Activities
a - Output, word for word, the portion of the article on the Armenian Pavilion below that begins with the words "By carving speculative, machine-generated" and stops after "future of design.".
b - Pick up the article on the Armenian Pavilion below and continue it from its last sentence.

May 5, 2025 - 13:14 AMT
Armenia reimagines heritage through AI at Venice Biennale

The Armenian Pavilion at the 19th International Architecture Exhibition – La Biennale di Venezia presents “Microarchitecture Through AI: Making New Memories with Ancient Monuments.”

This innovative project explores the fallibility of cultural memory and offers a critique of architectural preservation in the face of loss of heritage due to climate change—through environmental stress, climate-induced conflict, and societal neglect driven by adaptation struggles. Hosted at Tesa 41, Arsenale di Venezia, Fondamenta Case Nuove 2738/C, the exhibition questions how emerging technologies can expand our understanding of architectural memory, pushing beyond mere preservation to create new, living forms of cultural expression.

At the heart of the pavilion is a generative AI model trained on the extensive digital archive developed by TUMO’s Armenian Heritage Scanning Project, which has digitized hundreds of ancient Armenian sites using 3D scanning technology. This vast archive is more than a tool for documentation; it serves as a starting point for reexamining traditional notions of preservation and exploring the essence of cultural heritage. Through the integration of AI-driven tools developed by CALFA and MoNumEd, the project investigates how artificial intelligence can reimagine architectural legacy to create new spatial compositions that capture a unique architectural DNA and produce thought-provoking adaptations.

Microarchitecture Through AI offers a new perspective on cultural reconstruction, one that looks beyond replicating monuments lost to climate change, conflict, or neglect. In this dynamic process, the traditional concept of microarchitecture is expanded—not only in terms of scale but also through the rearrangement of small-scale architectural elements within a cohesive structure. This approach mirrors the very nature of cultural memory: not a static record of the past, but a fluid, transformative force that continuously adapts and reinvents itself.

From Digital Abstraction to Stone Carving

A key highlight of the Armenian Pavilion’s exploration is the transition from the digital to the material. AI-generated designs do not remain confined to virtual space; they are brought to life in tuff stone, the material most closely associated with Armenia’s architectural heritage. This fusion of the digital and the physical underscores the paradox of working with AI: often seen as an abstract, intangible force, here it becomes a tangible reality, grounded in the very material that has shaped Armenian monuments for centuries.

By carving speculative, machine-generated forms into stone, the project highlights the dynamic tension between tradition and design. It raises profound questions about authorship in architecture: Is AI merely a tool for human creativity, or does it assert itself as a creative agent in the process of generating form? What happens when we step back and let the machine reinterpret historical motifs on its own terms? Microarchitecture Through AI invites visitors to grapple with these questions, presenting an architectural future and collective memory shaped by AI—encouraging reflection on how technology might reimagine the past and transform the future of design.

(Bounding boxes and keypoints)
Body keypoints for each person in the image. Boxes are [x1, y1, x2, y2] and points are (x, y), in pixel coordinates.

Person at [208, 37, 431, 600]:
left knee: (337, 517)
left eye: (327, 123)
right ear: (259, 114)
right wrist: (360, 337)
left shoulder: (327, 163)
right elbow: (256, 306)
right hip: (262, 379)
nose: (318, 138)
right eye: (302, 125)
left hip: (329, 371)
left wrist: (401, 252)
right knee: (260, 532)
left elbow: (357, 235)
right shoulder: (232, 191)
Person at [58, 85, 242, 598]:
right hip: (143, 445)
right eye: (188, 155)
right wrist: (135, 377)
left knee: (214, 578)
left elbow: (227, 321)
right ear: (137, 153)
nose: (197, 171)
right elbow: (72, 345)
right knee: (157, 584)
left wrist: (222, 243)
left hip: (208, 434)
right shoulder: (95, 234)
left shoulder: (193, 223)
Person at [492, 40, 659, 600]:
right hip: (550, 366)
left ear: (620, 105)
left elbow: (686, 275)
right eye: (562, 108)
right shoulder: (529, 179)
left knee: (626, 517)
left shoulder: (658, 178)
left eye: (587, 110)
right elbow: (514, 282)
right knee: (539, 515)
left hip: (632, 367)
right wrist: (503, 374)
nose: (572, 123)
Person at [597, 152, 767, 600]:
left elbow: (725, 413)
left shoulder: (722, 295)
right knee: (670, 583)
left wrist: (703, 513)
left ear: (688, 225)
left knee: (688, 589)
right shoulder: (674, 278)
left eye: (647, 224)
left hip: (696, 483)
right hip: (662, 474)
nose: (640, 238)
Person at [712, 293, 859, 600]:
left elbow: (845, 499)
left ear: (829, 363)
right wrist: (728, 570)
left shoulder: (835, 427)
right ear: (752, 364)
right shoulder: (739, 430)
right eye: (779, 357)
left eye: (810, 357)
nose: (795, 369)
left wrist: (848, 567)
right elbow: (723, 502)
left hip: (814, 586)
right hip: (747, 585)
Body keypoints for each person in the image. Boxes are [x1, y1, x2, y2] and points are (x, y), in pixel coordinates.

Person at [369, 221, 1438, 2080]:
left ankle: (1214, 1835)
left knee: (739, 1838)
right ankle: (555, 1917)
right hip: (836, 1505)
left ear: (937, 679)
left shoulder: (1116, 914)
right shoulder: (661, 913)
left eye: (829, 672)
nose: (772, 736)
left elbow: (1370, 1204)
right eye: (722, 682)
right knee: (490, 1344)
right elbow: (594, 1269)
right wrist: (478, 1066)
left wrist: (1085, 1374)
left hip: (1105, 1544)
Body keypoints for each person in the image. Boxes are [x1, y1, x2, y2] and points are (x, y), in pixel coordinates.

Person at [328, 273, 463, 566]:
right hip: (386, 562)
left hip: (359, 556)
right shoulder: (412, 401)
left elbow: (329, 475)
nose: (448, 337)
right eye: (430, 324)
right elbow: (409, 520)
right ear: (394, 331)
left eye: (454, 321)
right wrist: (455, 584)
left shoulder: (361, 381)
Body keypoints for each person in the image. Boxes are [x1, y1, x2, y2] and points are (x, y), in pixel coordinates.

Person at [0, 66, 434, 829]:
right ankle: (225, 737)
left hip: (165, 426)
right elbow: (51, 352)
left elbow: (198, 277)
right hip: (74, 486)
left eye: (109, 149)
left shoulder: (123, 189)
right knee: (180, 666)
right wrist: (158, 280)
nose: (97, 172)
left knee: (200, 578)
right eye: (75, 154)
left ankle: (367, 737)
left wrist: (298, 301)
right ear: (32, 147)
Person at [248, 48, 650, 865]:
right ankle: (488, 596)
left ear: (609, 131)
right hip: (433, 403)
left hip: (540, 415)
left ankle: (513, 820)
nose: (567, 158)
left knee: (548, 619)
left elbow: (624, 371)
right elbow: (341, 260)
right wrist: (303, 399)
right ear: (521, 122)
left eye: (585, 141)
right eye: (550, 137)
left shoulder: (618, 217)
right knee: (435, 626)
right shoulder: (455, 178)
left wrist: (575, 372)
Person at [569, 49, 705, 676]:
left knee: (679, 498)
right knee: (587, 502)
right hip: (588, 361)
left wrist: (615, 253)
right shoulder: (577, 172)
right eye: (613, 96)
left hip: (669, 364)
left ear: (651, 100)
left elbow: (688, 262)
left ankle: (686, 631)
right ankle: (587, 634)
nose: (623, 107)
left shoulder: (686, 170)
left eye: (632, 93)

Answers per task
a -
By carving speculative, machine-generated forms into stone, the project highlights the dynamic tension between tradition and design. It raises profound questions about authorship in architecture: Is AI merely a tool for human creativity, or does it assert itself as a creative agent in the process of generating form? What happens when we step back and let the machine reinterpret historical motifs on its own terms? Microarchitecture Through AI invites visitors to grapple with these questions, presenting an architectural future and collective memory shaped by AI—encouraging reflection on how technology might reimagine the past and transform the future of design.

b -
Artificial Intelligence as a Creative Agent

AI in design is often viewed as a tool for optimization—streamlining processes, enhancing efficiency, and amplifying productivity. However, the Armenian Pavilion takes a different approach. Here, AI is leveraged not for its effectiveness, but for its potential to introduce novelty, generating new forms, anomalies, and surprising variations. As AI interprets and reimagines architectural memory, it mirrors and subverts our biases, cultural influences, and histories. It offers a glimpse into how technology can shape our evolving understanding of identity and place, inviting reflection on the complex relationship between tradition and innovation. Through this collaboration, AI becomes a catalyst for rethinking not just design, but the very act of perpetuating architectural traditions in the face of heritage loss.

This interdisciplinary project is led by curator Marianna Karapetyan and brings together a team of architects, researchers, and technologists from Electric Architects, TUMO Center for Creative Technologies, CALFA, and MoNumEd. The collaboration includes individuals who have been at the forefront of AI, heritage preservation, and experimental design, such as Sipana Tchakerian and Chahan Vidal-Gorène (CALFA / MoNumEd), Hulé Kechichian, Pegor Papazian, and Marie Lou Papazian (TUMO), Ari Melenciano, and architects Karen Badalian and Varuzhan Kochkoyan of Electric Architects. Together, they navigate the intersection of tradition and technology, offering a radical rethinking of how heritage is recorded, interpreted, and projected into the future.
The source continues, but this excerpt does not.